[ISEA2020] Paper: Jill Scott — AURALROOTS: learning about sentience though embodiment and simulation in three sonic environments

Abstract

Keywords: embodiment, simulation, pitch, cross-modal hearing and tactile interaction

AURALROOTS is a media sculpture that combines viewer interaction with inspirations from tactile and aural sensory perception. The sculptural form is based on the functions and forms of the stereocilia, tiny hair cells on our auditory nerves of the inner ear in the cochlea. The content of AURALROOTS is about how we learn through sounds from being embodied in different environments: a) as a growing embryo in the womb, b) as a daughter listening to her mother and finally c) as a female artist communicating with auditory scientists. The overall aim is to explore learning through sentience by giving the viewer the capacity to imagine they are immersed inside these sonic environments.

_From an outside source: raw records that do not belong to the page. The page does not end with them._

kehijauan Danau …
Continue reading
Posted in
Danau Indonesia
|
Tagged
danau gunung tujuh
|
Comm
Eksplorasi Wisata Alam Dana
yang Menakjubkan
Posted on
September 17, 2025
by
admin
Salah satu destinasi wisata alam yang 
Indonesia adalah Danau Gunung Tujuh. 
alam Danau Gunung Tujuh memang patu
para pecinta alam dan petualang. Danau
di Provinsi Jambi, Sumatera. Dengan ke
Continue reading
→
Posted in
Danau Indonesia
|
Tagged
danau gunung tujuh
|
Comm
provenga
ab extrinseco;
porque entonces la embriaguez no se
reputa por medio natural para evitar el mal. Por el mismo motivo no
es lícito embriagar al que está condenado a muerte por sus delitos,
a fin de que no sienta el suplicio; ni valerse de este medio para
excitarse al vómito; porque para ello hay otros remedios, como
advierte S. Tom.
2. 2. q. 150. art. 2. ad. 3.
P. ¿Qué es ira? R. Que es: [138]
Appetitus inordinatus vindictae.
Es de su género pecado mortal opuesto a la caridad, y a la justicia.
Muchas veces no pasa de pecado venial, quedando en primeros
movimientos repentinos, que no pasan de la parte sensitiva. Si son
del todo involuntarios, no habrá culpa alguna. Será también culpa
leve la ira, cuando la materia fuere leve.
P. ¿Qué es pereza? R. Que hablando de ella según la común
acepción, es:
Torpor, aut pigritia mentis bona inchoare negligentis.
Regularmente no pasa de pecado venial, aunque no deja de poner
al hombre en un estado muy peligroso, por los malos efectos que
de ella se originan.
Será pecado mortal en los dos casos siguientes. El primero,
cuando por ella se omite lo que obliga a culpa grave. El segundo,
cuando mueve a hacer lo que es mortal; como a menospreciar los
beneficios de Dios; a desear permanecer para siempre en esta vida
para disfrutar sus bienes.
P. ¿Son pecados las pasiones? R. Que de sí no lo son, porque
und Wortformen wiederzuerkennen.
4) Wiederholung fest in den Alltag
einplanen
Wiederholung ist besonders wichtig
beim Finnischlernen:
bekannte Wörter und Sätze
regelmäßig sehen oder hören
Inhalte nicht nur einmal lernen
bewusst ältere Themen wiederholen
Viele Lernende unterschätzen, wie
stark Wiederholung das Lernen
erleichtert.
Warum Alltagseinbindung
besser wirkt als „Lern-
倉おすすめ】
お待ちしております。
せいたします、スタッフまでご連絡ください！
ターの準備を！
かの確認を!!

  • Dr. Jill Scott is a media artist and an art and science writer and researcher. Currently, she co-directs the LASER Salon in Zurich for Leonardo Society USA. She is professor emerita from the University of the Arts (ZhdK) in Zürich and founded their Artists-in-Labs Program in 2000. Her own artwork spans 38 years of production about the human body, behavior and body politics, but in the last 16 years she has focused on creative media art experiments about neuroscience, ecology and sensory perception in collaboration with four departments at the University of Zurich. Her most recent artworks were about visual impairment and the evolution of vision. She has also published six books on art and science research including Artists-in-labs: Recomposing Art and Science (eds:Hediger, Scott 2016) and Transdiscourse 2 Turbulence and Reconstruction (ed:Scott 2015) both with de Gruyter press.